Russell Wolfe is one of them.

"I've used VA cares all over," he said. 

Wolfe just recently finished his degree at UCO in Edmond, but it's been 21 years since he was paralyzed in the line of duty. He's gotten VA care all over the country and says he's seen the good, the bad and the ugly.

"Every facility's different," Wolfe said. "I try to keep an open mind about that specifically."

He says his experiences in Oklahoma have been positive - with the exception of a recent attempt to get VA approval to adapt his car for his wheelchair.

"Well, they disapproved my adaptation to my vehicle, and I'm like, 'I've got the paperwork right here,' and they're like, 'well, you're not approved,' and I'm like, 'I have the paperwork.' They're like, 'well, it's not in our system,'" he said.

Wade Vlosich is the director of the Oklahoma City VA Health Care System.

"I think we have improved; we're not where we need to be," he said.

Vlosich took the reins of the Oklahoma City VA Health Care System just over a year ago. He says there were a variety of problems - a lack of good nurses, doctors underperforming, poor communications.  

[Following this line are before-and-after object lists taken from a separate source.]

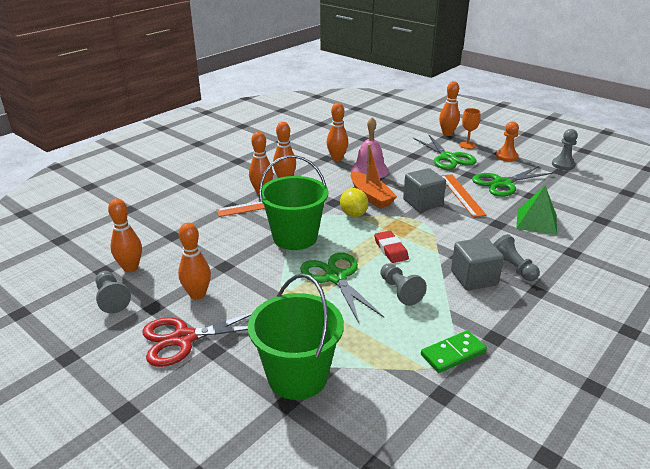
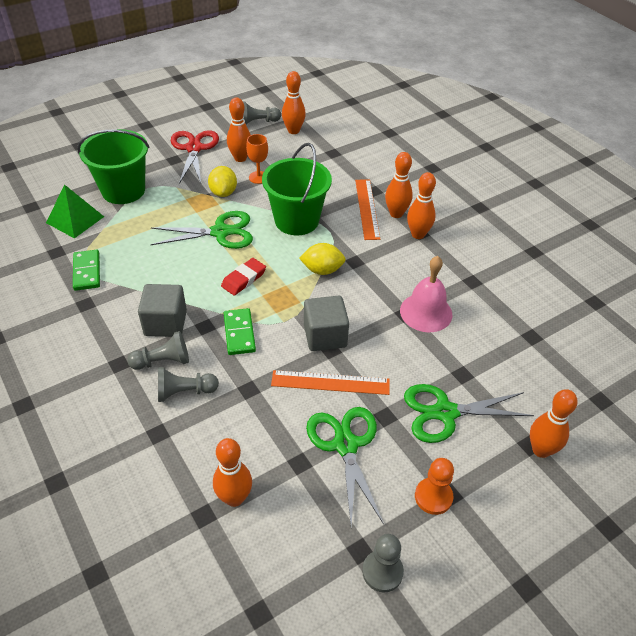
camera: 105 degrees right, 15 degrees up
(269, 291) = (223, 192): none -> yellow lemon
(337, 159) = (468, 290): orange bowling pin -> orange bowling pin (234, 498)
(370, 196) = (356, 294): orange boat -> none
(391, 249) = (244, 279): red eraser -> red eraser turned 45 degrees counterclockwise
(400, 291) = (178, 266): grey pawn -> grey pawn (184, 392)
(451, 238) = (239, 333): none -> green domino
(467, 145) = (488, 459): orange goblet -> orange goblet (258, 177)
(536, 222) = (234, 432): green pyramid -> green pyramid (75, 219)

"There was just no leadership," Vlosich said. "And when you had leadership here, there was just no continuity and no focus."

Vlosich set out quickly to change that through personnel moves, aggressive recruiting, and increased outreach to veterans. Vlosich has also expanded mental health services for veterans through telemedicine, increased outpatient services by pushing for greater productivity, and cracked down on fraud.

He says on the VA's five-star rating scale, they've jumped from a one to a three.

"Our goal is to be a five-star facility and be the leader in the nation, and I think we can get there," said Wade Vlosich, director of the Oklahoma City VA Health Care System.

Of course, OKC isn't the only VA facility in Oklahoma. There are more than a dozen outpatient clinics spread across the state and another center like the one in Muskogee. A recent inspector general investigation into the Muskogee VA, requested by Senator Jim Inhofe, found deficiencies in leadership stability, staffing, and timeliness, among other things. Like Oklahoma City, Muskogee currently has a rating of three stars.